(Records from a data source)
****************************************

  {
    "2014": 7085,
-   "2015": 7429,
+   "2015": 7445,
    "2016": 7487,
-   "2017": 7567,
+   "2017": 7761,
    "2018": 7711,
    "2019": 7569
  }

****************************************

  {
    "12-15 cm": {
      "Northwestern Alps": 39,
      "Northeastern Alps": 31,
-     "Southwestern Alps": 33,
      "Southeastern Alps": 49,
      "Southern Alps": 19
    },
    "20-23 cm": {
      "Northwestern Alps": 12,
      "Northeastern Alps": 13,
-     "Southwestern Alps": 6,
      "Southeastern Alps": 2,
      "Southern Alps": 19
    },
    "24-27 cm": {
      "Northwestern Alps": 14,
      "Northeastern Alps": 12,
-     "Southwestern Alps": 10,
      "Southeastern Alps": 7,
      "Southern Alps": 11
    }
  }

****************************************

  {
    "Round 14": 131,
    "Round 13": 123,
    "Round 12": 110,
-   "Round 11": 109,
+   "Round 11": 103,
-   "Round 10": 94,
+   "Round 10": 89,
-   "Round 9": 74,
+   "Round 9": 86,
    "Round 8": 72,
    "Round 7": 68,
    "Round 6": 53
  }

****************************************

> What you will do: Look through the data above for the word "Southeastern". Report each line where it occurs.

> Expected output:
      "Southeastern Alps": 49,
      "Southeastern Alps": 2,
      "Southeastern Alps": 7,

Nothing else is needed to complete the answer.